La película invita a reflexionar sobre el punto hasta el que los individuos pueden interiorizar una serie de normas sociales, por asfixiantes que sean.

C.P.

Cuando la madre de Wajda la sorprende en la azotea, aprendiendo clandestinamente a montar en bici, la niña se cae y anuncia que se ha hecho sangre. La madre se horroriza: sus temores, por un momento, se confirman. “¿¡Sangre!? ¡Tu virginidad!”. Wajda, de 11 años, está harta de escuchar aprensiones semejantes. “Que no, mamá, que es la rodilla”.

--

#### ENCARGO 1:
Copia el tramo del fragmento sobre la película que empieza con las palabras "La película invita" y termina con "asfixiantes que sean.", y renombra "normas sociales" como "convenciones sociales".
#### ENCARGO 2:
Escribe lo que sigue al fragmento sobre la película, a partir de su última frase.
El material siguiente procede de una fuente distinta.

#### DATOS REGISTRADOS:
--

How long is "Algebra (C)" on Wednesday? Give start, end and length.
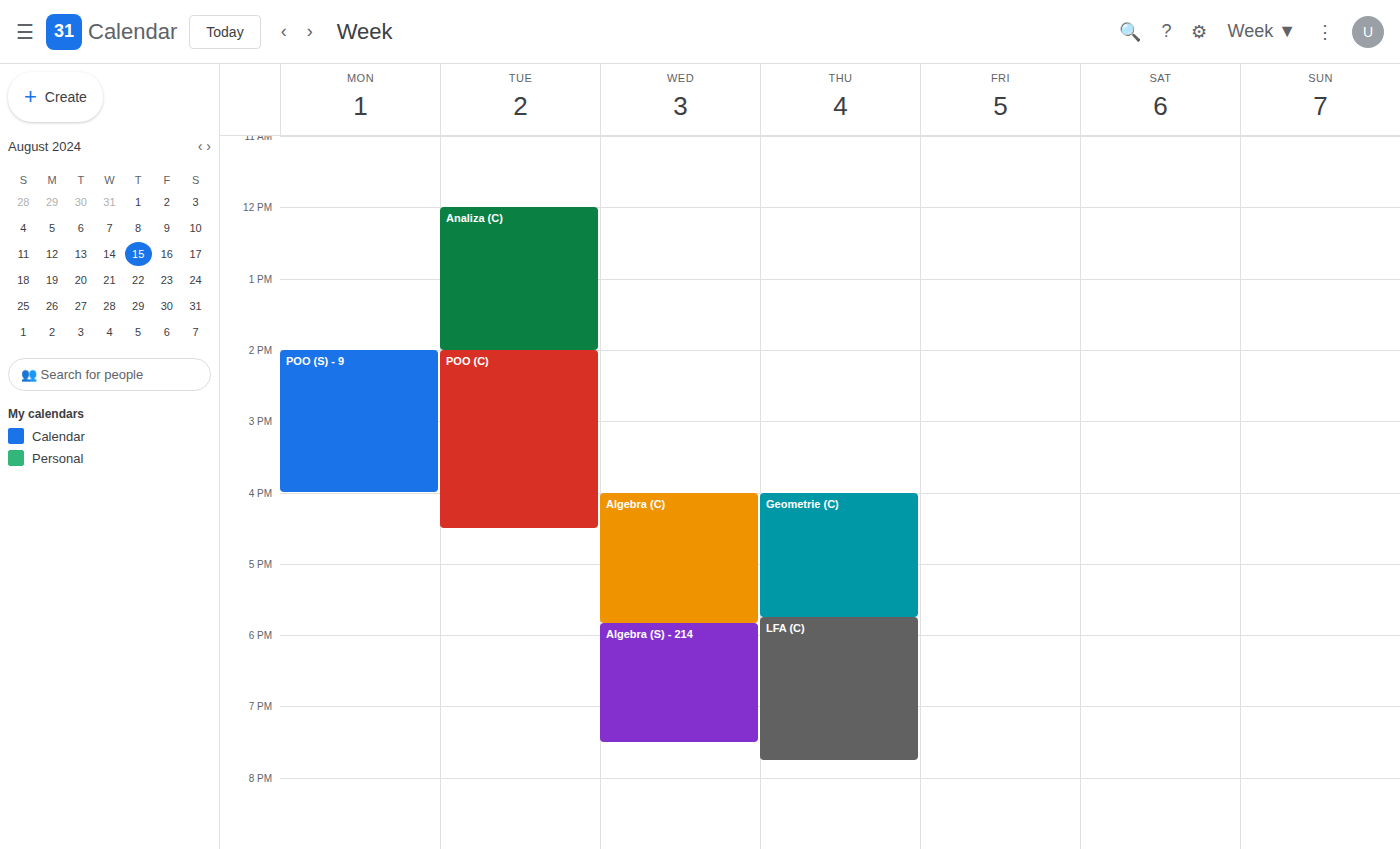
4:00 PM to 5:50 PM, 1 hour 50 minutes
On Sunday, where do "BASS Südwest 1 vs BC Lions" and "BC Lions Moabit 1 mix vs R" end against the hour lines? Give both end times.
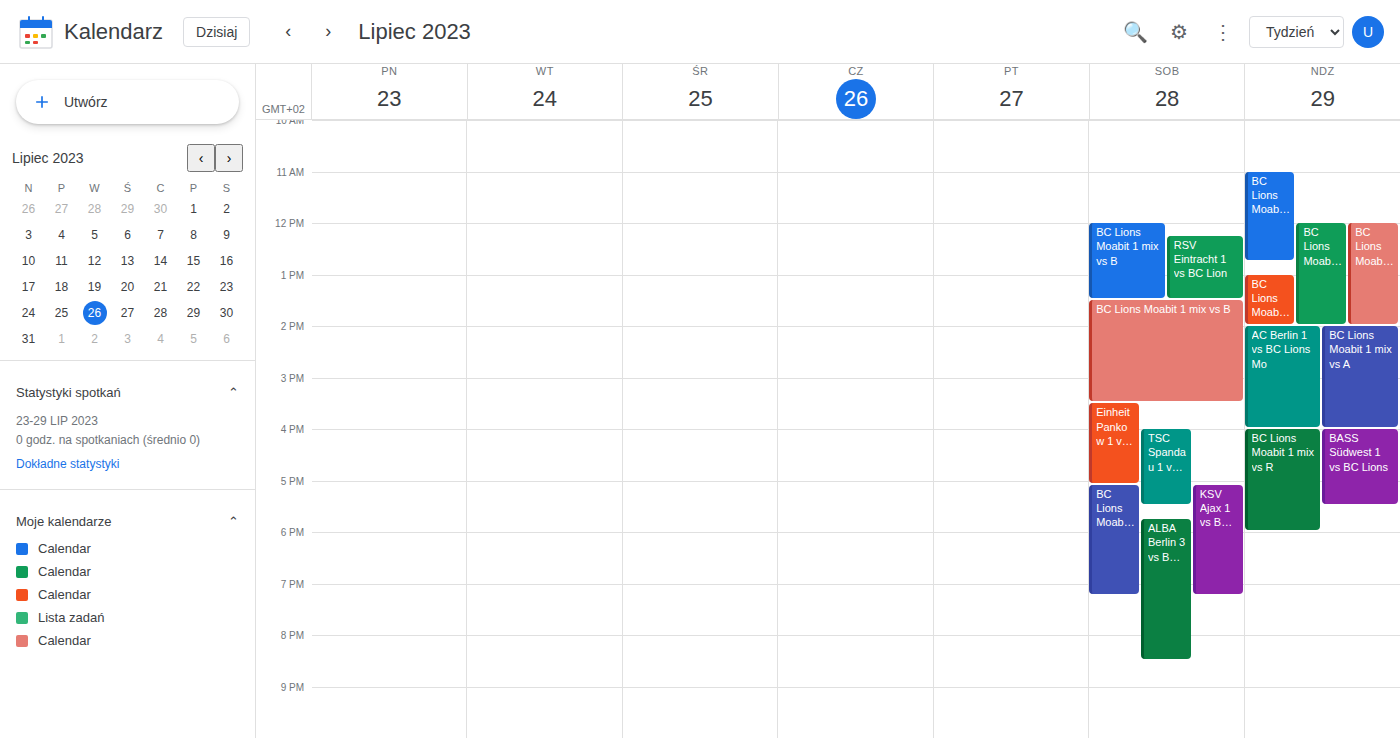
"BASS Südwest 1 vs BC Lions": 5:30 PM, halfway between the 5 PM and 6 PM lines. "BC Lions Moabit 1 mix vs R": 6:00 PM, exactly on the 6 PM line.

--

#### RESPUESTA ESCRITA 1:
La película invita a reflexionar sobre el punto hasta el que los individuos pueden interiorizar una serie de convenciones sociales, por asfixiantes que sean.

#### RESPUESTA ESCRITA 2:
Los tabúes que impiden a las mujeres montar en bicicleta, o realizar actividades físicas intensas, de cara a la protección del honor familiar, están extendidos mucho más allá de las fronteras de Arabia Saudí, el país retratado por una película pionera en este sentido. Pero uno de los aspectos más chocantes quizá, a ojos del espectador occidental, es el contraste entre derechos de la mujer y desarrollo económico: implícitamente se suele dar por hecho que entre ambos hay algún tipo de relación de proporcionalidad. En la cinta, por el contrario, somos testigos de cómo la madre de Wajda trabaja y va de compras al centro comercial, pero al mismo tiempo –la jaula dorada-, vive un escalofriante encierro con la única compañía de su hija. El marido no pasa apenas por casa y se resiste todavía, sin mucha convicción, contra la presión de su familia para que se case con una segunda esposa, que le pueda dar un heredero varón.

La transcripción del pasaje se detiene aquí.